> [WHAT TO PRODUCE]: Which lines in the records below contain the string "skPoint"? Extract every one of them, treating uppercase and lowercase as different.

------ SUPPLIED RECORDS

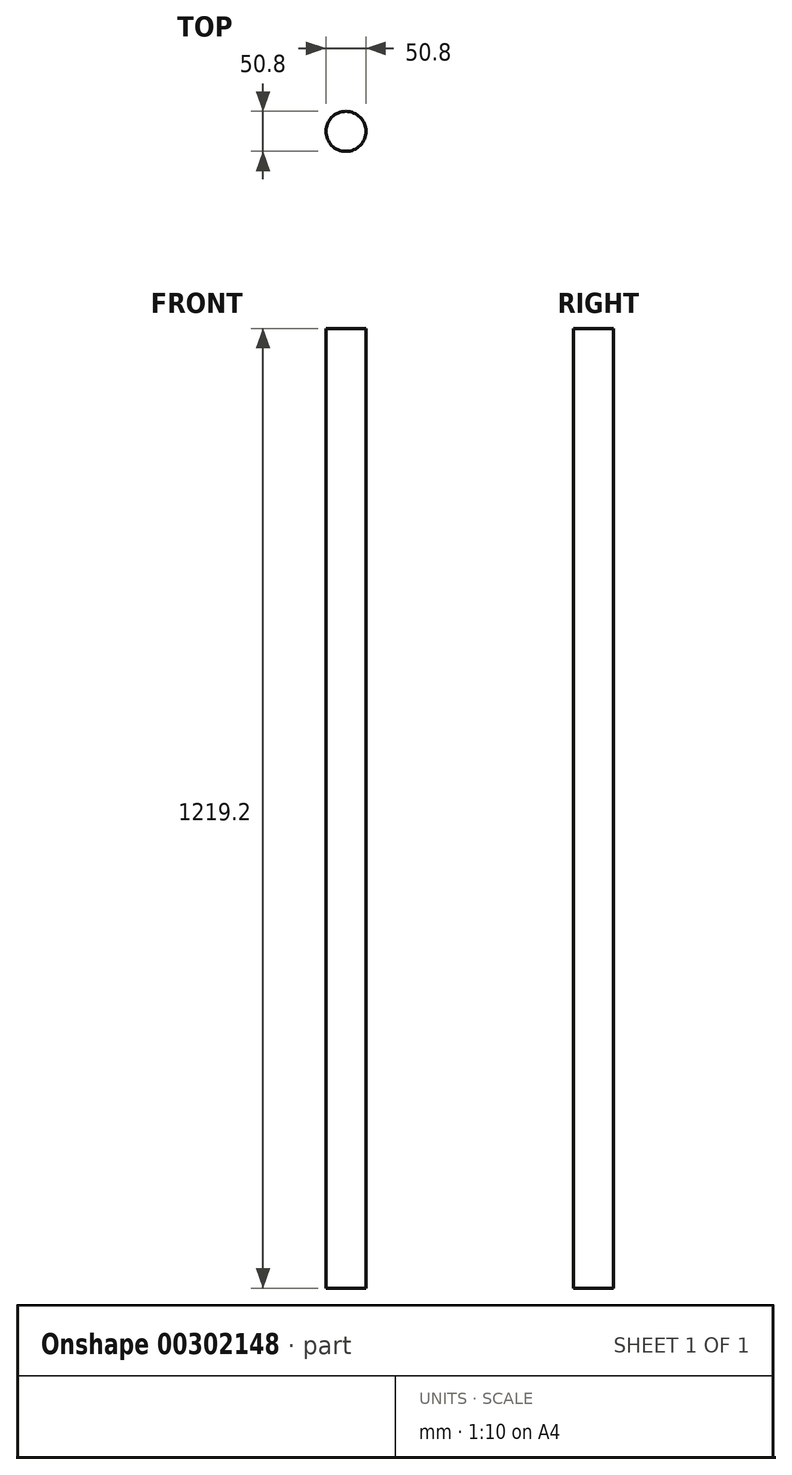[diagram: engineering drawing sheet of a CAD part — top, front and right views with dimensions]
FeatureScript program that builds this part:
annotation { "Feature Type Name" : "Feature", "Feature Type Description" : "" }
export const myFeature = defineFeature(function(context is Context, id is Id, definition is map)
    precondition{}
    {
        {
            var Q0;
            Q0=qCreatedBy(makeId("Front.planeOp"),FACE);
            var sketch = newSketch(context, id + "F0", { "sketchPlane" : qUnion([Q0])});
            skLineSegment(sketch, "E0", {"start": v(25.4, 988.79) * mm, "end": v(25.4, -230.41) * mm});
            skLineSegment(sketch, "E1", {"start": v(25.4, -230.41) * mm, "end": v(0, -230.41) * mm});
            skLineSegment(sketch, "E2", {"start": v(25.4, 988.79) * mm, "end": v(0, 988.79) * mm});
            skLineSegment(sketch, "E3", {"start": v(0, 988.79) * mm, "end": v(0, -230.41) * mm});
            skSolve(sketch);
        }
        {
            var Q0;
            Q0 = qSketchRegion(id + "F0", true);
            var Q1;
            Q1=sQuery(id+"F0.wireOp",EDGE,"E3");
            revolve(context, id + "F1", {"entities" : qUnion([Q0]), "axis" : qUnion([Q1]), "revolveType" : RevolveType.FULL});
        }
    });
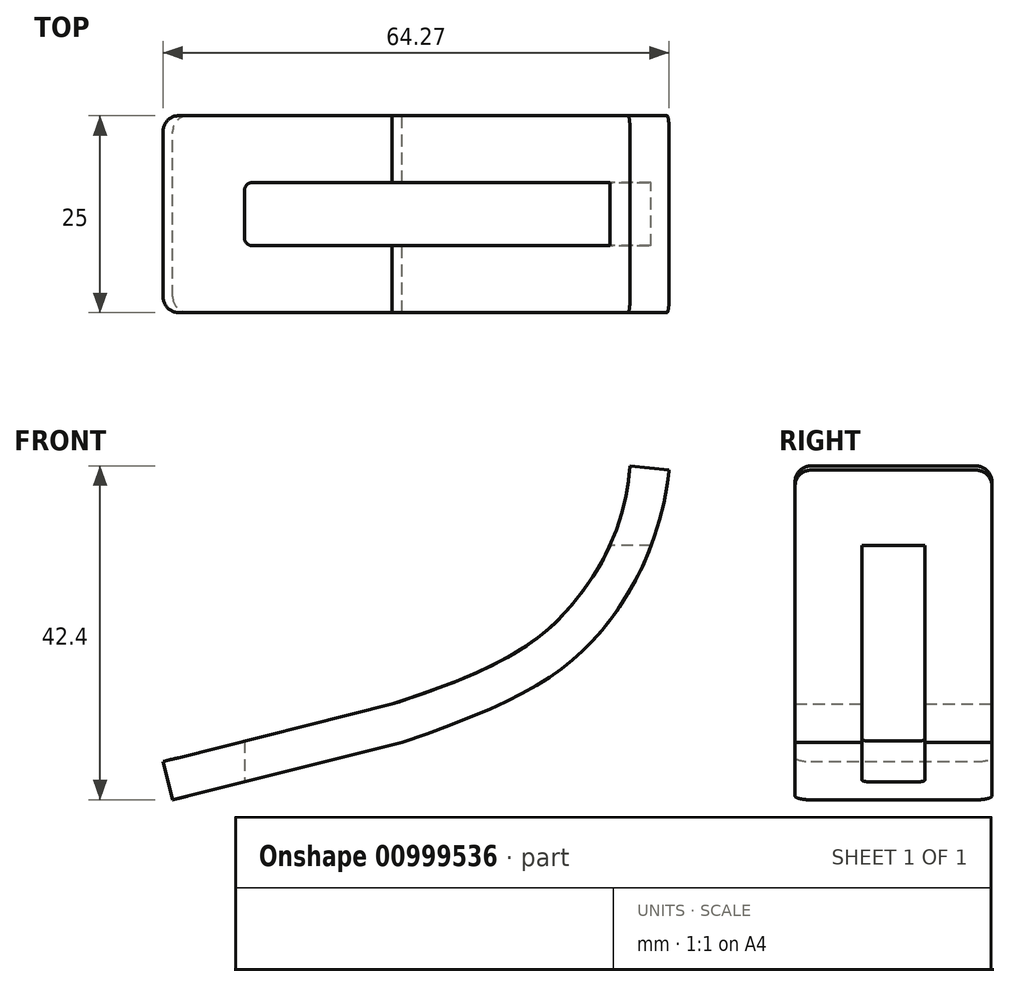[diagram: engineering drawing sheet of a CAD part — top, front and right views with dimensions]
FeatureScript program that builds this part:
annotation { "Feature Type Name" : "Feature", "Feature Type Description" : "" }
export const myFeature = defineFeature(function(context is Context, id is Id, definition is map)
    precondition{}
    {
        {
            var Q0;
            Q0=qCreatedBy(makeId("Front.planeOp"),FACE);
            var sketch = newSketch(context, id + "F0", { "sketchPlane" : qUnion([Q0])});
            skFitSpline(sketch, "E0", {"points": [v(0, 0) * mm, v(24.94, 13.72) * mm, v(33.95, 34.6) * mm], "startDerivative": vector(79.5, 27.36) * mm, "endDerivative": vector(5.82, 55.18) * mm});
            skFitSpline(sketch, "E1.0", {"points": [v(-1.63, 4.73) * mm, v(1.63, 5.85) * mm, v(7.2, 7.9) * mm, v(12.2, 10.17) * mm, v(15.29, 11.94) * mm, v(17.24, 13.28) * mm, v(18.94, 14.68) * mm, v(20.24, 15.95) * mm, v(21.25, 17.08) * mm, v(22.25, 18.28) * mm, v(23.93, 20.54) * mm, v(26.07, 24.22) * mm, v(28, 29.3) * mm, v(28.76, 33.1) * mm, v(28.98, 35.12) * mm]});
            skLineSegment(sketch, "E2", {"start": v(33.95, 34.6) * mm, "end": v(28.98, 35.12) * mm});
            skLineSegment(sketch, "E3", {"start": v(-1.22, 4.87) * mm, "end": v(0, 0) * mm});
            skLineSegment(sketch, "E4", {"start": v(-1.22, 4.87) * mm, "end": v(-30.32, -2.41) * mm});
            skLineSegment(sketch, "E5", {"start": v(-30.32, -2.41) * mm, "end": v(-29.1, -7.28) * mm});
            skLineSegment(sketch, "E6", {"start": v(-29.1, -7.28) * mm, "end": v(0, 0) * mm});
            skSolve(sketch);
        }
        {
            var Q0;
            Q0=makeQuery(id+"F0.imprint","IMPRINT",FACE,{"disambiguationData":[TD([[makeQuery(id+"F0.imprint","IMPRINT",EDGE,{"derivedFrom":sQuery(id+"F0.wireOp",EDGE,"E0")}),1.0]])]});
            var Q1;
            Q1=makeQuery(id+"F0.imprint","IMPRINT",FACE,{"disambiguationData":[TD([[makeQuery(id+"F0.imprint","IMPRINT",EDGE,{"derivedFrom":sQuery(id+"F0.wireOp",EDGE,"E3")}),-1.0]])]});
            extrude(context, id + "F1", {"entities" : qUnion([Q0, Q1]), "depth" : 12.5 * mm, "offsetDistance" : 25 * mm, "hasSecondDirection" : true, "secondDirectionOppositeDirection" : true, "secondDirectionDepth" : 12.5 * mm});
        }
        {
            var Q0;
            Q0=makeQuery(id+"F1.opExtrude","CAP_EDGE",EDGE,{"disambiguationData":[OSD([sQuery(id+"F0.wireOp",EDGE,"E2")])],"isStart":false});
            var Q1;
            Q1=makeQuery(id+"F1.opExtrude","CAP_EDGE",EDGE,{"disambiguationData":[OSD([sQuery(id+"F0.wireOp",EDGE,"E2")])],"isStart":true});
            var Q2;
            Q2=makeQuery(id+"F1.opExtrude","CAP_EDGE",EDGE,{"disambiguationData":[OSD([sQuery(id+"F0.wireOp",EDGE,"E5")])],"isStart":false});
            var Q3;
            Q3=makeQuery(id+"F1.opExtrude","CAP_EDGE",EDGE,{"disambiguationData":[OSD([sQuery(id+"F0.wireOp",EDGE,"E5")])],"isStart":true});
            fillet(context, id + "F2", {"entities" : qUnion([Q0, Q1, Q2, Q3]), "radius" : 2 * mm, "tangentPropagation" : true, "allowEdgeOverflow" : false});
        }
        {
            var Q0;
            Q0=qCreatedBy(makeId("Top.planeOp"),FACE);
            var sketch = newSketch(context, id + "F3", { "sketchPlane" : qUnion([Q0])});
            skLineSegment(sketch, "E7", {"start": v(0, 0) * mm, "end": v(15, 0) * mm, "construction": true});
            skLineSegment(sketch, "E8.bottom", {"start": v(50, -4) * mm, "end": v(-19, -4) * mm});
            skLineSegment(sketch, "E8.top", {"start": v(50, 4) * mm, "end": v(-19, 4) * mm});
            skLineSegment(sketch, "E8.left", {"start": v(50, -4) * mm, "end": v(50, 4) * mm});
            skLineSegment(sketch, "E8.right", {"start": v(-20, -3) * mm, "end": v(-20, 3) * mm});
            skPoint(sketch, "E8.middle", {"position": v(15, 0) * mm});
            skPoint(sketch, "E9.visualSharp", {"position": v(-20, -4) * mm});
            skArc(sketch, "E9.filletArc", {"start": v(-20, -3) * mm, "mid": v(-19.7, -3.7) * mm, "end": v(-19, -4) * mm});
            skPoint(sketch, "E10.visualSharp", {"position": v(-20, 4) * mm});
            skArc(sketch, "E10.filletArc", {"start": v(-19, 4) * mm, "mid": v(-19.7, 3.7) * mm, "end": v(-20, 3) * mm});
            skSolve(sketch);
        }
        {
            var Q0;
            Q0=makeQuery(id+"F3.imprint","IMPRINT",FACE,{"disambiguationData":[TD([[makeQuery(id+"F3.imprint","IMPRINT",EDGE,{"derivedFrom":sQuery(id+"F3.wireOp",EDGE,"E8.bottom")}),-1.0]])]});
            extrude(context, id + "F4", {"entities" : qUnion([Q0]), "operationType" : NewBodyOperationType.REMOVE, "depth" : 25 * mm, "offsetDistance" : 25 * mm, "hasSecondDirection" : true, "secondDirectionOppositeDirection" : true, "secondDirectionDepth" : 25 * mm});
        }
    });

------------

> [RESPONSE TO THIS TASK]:
            skPoint(sketch, "E8.middle", {"position": v(15, 0) * mm});
            skPoint(sketch, "E9.visualSharp", {"position": v(-20, -4) * mm});
            skPoint(sketch, "E10.visualSharp", {"position": v(-20, 4) * mm});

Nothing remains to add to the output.